Глаза Франсуа-Ведуна выдавали напряженное внимание.

— Истинный мерзавец! — проворчал он. — По-моему, я могу предположить, о чем мсье сообщит её высочеству. Игра, которую ведет этот сеньор де Норвиль, пахнет подозрительно даже для такого простака, как я.

— Но как? — спросил Пьер. — Как вы пройдете через ворота Сен-Жюста? Вас схватит за шиворот первый же стражник.

— Не схватит, если я изменился настолько сильно, как вы со сьером Франсуа мне говорили. Кожа да кости; какой-то насквозь пропыленный, ссутулившийся от усталости гонец с проседью в бороде и в волосах.

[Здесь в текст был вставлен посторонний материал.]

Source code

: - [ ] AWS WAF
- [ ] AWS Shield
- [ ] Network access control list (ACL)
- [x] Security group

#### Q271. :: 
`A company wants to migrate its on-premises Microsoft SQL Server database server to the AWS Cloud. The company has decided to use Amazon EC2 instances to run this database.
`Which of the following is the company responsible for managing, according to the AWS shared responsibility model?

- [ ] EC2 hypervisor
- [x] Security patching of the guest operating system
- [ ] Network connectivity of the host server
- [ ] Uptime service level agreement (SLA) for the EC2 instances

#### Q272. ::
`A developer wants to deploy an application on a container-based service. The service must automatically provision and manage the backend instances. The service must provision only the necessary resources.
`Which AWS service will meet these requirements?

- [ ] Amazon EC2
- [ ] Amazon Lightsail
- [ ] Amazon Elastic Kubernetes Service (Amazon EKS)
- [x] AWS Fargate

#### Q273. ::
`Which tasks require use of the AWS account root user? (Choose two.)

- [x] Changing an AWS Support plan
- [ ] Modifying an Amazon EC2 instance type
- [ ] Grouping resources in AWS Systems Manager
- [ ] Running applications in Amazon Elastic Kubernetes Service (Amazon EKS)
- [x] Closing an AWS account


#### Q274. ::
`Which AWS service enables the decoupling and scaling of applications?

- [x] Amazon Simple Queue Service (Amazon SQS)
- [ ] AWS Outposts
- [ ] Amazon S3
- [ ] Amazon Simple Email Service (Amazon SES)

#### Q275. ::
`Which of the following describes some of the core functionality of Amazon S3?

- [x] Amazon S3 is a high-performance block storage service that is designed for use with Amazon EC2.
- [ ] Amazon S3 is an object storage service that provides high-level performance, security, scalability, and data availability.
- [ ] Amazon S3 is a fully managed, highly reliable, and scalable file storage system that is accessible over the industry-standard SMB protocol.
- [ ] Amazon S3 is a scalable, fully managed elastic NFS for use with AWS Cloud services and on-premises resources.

Курьер, скакавший день и ночь из Парижа со срочным посланием для её высочества. Кто меня узнает? К тому же, заметь себе, Сен-Жюст — то место на земле, где меньше всего ожидают найти Блеза де Лальера. Как бы то ни было, я рискну.

Снаружи донесся лай собак и крики всадников, несущихся по склону горы, — звуки казались далекими, хотя на деле погоня промчалась совсем рядом. Шум быстро затих вдали. Сьер Франсуа ухмыльнулся.

С минуту Пьер сидел, прислушиваясь, потом щелкнул пальцами:

— Ну что ж, наш девиз — «Из огня да в полымя». Рискнем вместе. И да пошлет нам Господь ещё одно чудо!

Глава 45

— Вы подозреваете Дюпра?

В монотонном голосе Луизы Савойской отражалось не больше эмоций, чем если бы она осведомлялась о сегодняшней цене за мешок ячменя, а лицо её было столь же бесстрастным, как у шахматного игрока, который только что сделал очередной ход.